Passage given.
90% TT return

guys, this thread is not about how one can survive longest with his ped.

yeah, thanks for noticing, unfortunately no one seems to read OP and my other posts, so I don't even know why all these people are here and arguing between themselves about something I've never asked :scratch2:

@ op:
i fear it's gonna be pretty hard, next to impossible. i think MA states in their annual report the total turnover for entropia - but do not define turnover.

well, it's a standard report, so I believe all terms are strictly defined, probably someone who has an experience in (Swedish) accounting could decipher it for me.

all I'm saying that judging by the amount of money coming in ($7M as I understand the report), it'd be extremely risky for MA to give all the players the opportunity to get up to 90% TT return at the same time, because even if a small % of players will withdraw during the year, MA will go bankrupt.

just not enough money coming into the system to be that "generous", but, as I said before, it depends on how you understand the report, so if you know accounting and can correct me, please post your explanation here
 
Has anyone tried to justify 90% TT return judging from MA business data?

I mean not that 90% is the highest possible long run TT return for somebody, but for everyone?

Will MA survive if everyone will get their 90% TT return?


For example:

I guess there were numbers in the annual report about how many PEDs are cycled through the game per year, then 10% of it is MA income, would it be really enough to run the office, pay 60 employers, pay for servers etc. and make profit?

Two thoughts:
1. 90% return means 900 of 1k spent. You put that 900 back in, you get 810. You put that back in, you get 729. Etc. etc. etc., until MA gets the entire 1k. 90% returns has nothing to do with whether MA profits or not, just how fast they get all your money. At say 10 ped per loot, it might take MA only an hour or two to get all 1k.

Parts of the exercise.
1. Transcribe the forum thread from "yeah, thanks for" up to and including "not define turnover.".
2. In the forum thread's example of 1k spent at 90% return, which amounts are returned in successive rounds? Give them in order.
The listing has no connection to the forum thread.

Data rows.
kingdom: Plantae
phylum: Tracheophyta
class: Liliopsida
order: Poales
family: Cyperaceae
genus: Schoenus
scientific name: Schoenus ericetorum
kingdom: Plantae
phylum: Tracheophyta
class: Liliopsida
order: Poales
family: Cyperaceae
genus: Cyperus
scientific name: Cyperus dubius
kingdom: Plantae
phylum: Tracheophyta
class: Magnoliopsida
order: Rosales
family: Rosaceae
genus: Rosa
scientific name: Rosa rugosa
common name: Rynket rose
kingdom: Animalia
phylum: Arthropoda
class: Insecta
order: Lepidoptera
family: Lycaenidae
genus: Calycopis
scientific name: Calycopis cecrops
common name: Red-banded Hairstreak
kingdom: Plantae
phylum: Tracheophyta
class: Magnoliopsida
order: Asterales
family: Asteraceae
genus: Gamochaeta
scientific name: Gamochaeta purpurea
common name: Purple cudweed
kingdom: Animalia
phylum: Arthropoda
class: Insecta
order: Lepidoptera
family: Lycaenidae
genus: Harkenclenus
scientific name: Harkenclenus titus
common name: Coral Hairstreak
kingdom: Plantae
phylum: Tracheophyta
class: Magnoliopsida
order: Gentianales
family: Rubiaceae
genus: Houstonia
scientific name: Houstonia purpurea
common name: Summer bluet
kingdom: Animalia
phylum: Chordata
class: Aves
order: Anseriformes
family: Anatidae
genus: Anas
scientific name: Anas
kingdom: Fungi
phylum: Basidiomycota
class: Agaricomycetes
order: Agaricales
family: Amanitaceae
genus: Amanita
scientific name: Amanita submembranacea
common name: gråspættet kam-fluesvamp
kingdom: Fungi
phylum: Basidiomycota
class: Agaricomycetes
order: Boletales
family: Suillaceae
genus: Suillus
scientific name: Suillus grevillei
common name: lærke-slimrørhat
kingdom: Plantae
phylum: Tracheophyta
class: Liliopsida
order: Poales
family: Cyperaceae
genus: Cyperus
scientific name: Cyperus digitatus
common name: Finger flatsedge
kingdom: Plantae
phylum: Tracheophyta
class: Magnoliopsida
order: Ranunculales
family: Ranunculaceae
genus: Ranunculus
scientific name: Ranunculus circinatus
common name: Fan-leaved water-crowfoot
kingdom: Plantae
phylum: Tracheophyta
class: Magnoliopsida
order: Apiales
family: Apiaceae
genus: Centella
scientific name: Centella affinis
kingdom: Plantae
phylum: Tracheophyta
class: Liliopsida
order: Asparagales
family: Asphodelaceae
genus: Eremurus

The results.
1.
yeah, thanks for noticing, unfortunately no one seems to read OP and my other posts, so I don't even know why all these people are here and arguing between themselves about something I've never asked :scratch2:

@ op:
i fear it's gonna be pretty hard, next to impossible. i think MA states in their annual report the total turnover for entropia - but do not define turnover.

2. 900, 810, 729